1. Field of the Invention
The present invention relates generally to a process for preparing zirconia ceramic and similar ceramic materials. More particularly, it relates to a process used to metallize the surface of zirconia ceramic and similar ceramic materials, so that the electroless nickel chemistry is distributed evenly on the material's surface.
2. Brief Description of Prior Art
Zirconia ceramic is a high technology ceramic that has high strength and hardness and has excellent surface smoothness that make this material desirable in applications such as pump parts, hip replacement joints, golf cleats, buttons, knife and scissor blades, metal extrusion dies, electronic components such as duplexer filters, and in other applications where similar conditions exist. In addition, it is often desirable with some applications to have the surface of the zirconia ceramic metallized to provide enhanced electrical or mechanical requirements. The very qualities that make zirconia ceramic material desirable for use in these applications as described also makes it a difficult material to metallize with plating technology.

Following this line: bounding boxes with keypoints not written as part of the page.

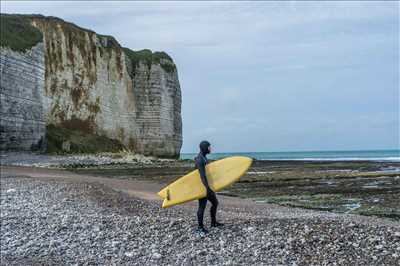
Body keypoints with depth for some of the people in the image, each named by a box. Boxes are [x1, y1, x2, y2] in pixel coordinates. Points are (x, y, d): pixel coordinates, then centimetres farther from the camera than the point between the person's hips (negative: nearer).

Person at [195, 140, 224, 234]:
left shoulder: (204, 158, 12)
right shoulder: (199, 159, -19)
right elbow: (202, 175, -27)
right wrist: (207, 187, -31)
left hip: (207, 185, 10)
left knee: (215, 203, 17)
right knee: (202, 207, -3)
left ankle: (213, 222, 31)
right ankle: (200, 227, 8)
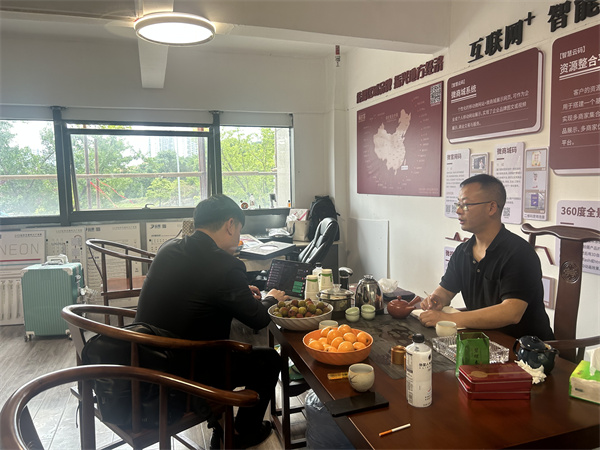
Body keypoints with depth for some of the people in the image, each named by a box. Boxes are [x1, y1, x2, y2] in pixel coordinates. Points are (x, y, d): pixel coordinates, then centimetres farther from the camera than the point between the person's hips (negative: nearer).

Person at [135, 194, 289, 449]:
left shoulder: (168, 249, -1)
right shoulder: (225, 266, -24)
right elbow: (258, 320, -9)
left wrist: (241, 292, 20)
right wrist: (271, 300, 13)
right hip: (184, 379, -7)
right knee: (269, 359, 12)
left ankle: (221, 428, 40)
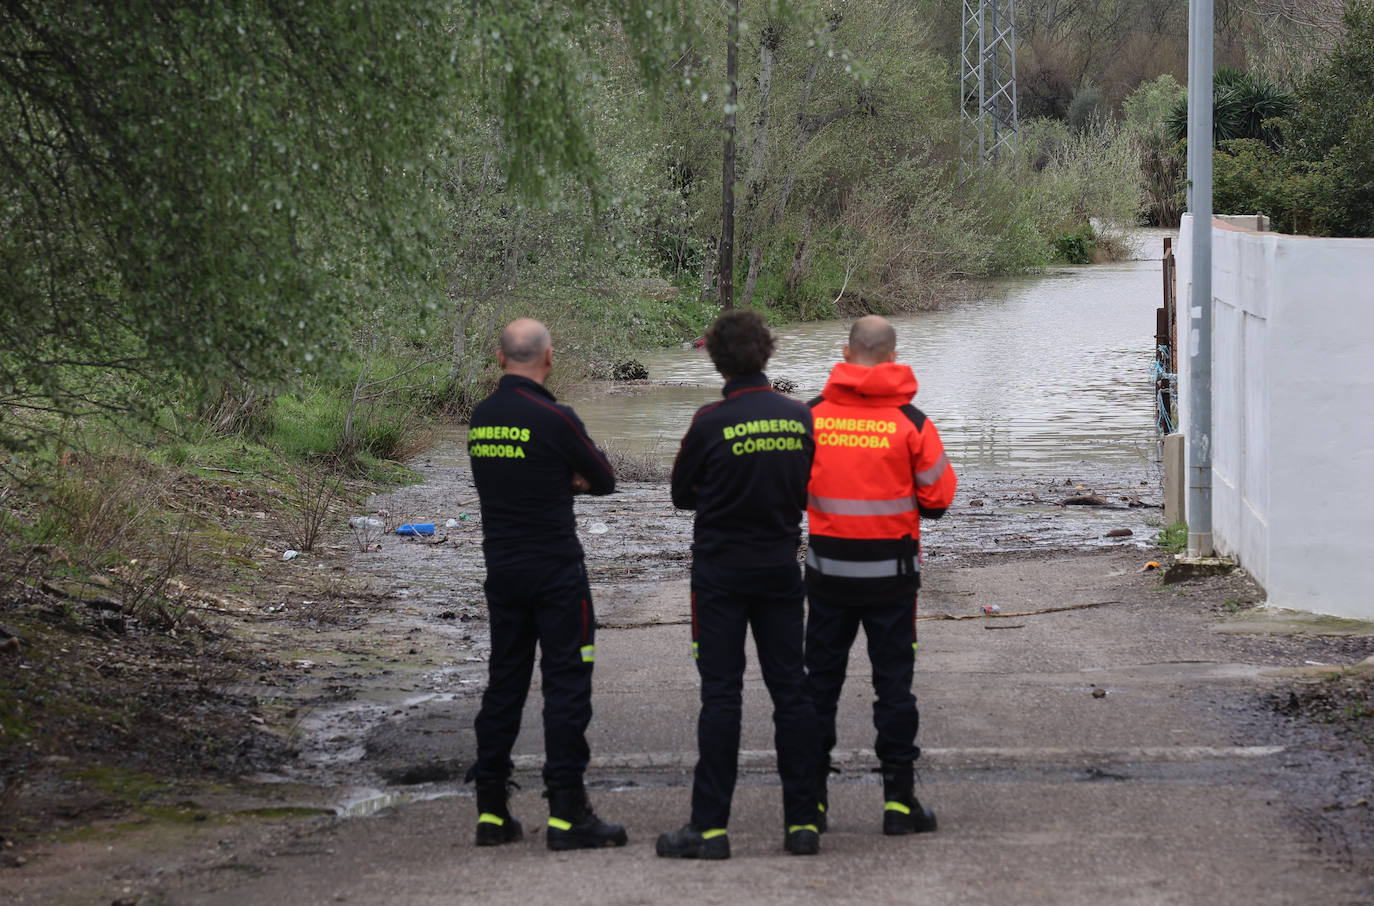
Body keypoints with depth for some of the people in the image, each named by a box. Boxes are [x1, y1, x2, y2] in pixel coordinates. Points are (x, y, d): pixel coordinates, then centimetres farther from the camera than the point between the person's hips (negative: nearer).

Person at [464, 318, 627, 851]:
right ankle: (567, 815, -6)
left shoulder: (481, 418, 7)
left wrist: (563, 481, 5)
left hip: (501, 569, 7)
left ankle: (491, 811, 12)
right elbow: (605, 481, -3)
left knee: (504, 682, 12)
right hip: (555, 569, -6)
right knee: (566, 683, -3)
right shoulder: (553, 419, -14)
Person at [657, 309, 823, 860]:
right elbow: (810, 491, 9)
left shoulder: (711, 423, -14)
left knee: (721, 695, -2)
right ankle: (803, 822, 7)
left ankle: (710, 827, -3)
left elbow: (681, 495, -2)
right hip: (782, 570, 3)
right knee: (791, 691, 7)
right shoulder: (800, 418, -2)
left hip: (721, 572, -3)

Traditional electroless plating technology includes an “etch” process, where highly active acids such as hydrofluoric acid is used to etch the surface of the material so that the material will retain the “surface activation” in subsequent steps. Activating the surface of the material requires seeding the surface of the material with metal ions that will then exchange with the electroless nickel chemistry (in subsequent steps) as part of an autocatalytic process that distributes nickel evenly on the material's surface.
Activation may be accomplished with such known processes as “tin sensitizer” followed by a rinse, followed by a “palladium activator” followed by a rinse.

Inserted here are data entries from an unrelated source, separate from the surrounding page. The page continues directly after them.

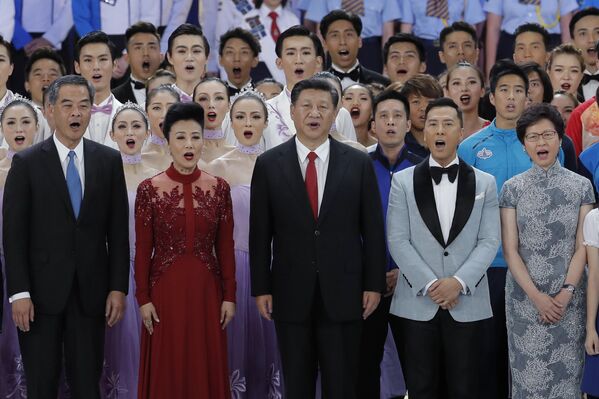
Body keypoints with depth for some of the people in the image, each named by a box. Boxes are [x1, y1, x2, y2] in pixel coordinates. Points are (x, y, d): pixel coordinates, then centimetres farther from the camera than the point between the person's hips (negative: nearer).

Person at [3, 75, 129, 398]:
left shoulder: (109, 161, 6)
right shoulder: (27, 163, -1)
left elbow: (118, 230, 6)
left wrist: (118, 287, 0)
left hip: (91, 291, 2)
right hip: (42, 290, -2)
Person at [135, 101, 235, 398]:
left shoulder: (219, 188, 1)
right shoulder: (149, 189, -5)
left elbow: (225, 247, 3)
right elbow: (142, 250, -3)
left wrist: (229, 295, 1)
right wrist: (143, 298, -6)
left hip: (206, 291, 2)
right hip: (165, 291, -2)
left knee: (206, 370, 7)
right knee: (166, 372, 5)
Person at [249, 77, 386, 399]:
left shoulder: (359, 164, 3)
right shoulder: (268, 165, 2)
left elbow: (372, 230, 4)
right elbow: (259, 233, 3)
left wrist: (374, 285, 0)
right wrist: (261, 288, -1)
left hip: (343, 293, 0)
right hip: (291, 294, 0)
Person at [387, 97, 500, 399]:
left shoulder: (484, 183, 9)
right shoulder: (403, 181, 6)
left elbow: (489, 241, 1)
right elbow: (397, 240, -2)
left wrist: (459, 282, -13)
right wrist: (429, 284, -12)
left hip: (467, 303, 0)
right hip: (417, 303, 0)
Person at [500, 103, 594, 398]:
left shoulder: (581, 187, 3)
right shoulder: (512, 188, 2)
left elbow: (582, 247, 1)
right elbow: (510, 250, -1)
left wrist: (565, 294, -11)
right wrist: (537, 297, -11)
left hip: (569, 298, 0)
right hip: (524, 295, 0)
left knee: (566, 374, 1)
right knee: (528, 374, 1)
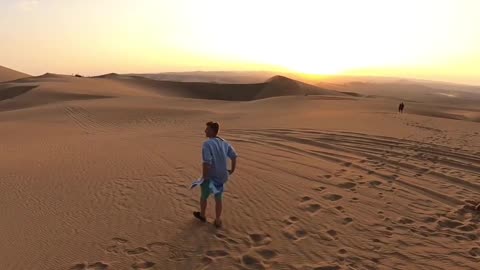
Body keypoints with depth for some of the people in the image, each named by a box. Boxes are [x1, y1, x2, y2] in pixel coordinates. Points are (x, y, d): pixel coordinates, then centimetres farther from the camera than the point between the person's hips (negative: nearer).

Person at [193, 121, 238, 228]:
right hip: (222, 177, 6)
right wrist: (232, 170, 15)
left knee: (203, 196, 21)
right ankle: (218, 221, 28)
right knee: (218, 199, 19)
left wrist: (204, 177, -18)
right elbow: (234, 156, 5)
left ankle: (202, 215, 42)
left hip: (210, 177, -5)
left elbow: (206, 162, -29)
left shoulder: (207, 144, -22)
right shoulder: (224, 142, 0)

In known plating processes, each chemistry step is traditionally followed by a rinse step to avoid mixing of chemistry that can cause contamination of the subject chemicals. Such contamination may likely result in the chemistry not functioning to expected specification. Non-zirconia ceramic is much more porous and not as hard as zirconia ceramic. Such porous surface of non-zirconia ceramics allows the palladium activator or other activation chemistry to be retained on the surface after rinsing. That is not the case with zirconia ceramics.

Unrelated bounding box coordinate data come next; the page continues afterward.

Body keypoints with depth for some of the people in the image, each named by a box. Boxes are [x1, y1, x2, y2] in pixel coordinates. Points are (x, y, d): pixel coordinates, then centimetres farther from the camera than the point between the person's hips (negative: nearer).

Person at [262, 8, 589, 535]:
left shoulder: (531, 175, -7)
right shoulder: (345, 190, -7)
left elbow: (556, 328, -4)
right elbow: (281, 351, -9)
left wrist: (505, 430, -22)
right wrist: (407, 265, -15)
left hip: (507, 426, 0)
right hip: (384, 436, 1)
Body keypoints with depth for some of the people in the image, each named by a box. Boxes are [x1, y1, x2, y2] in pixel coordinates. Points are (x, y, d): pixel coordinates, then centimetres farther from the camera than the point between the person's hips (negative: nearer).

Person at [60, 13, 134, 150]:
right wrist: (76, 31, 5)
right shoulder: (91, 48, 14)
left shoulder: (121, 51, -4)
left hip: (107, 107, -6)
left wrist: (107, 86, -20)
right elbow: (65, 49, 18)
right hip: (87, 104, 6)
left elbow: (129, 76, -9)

Traditional plating techniques known in the art will not work on zirconia ceramic. As described, zirconia ceramic is a high technology ceramic that has high strength and hardness and has excellent surface smoothness. As a result, acid etch chemistries known in the art do not penetrate the surface of the zirconia ceramic material due to its hardness, and the subsequent activation chemistry has weak adhesion to the material's surface due to the smoothness of the surface. Upon rinsing following activating the surface as described above, the activation chemistry is removed from the surface of the material and subsequent electroless nickel plating is inconsistent.
To the best knowledge of the applicant, a suitable, commercially practicable method has not been found for the preparation of zirconia ceramic material for electroless nickel plating, so that the electroless nickel chemistry is distributed evenly on the material's surface.
As will be seen from the subsequent description, the preferred embodiments of the present invention overcome shortcomings of the prior art.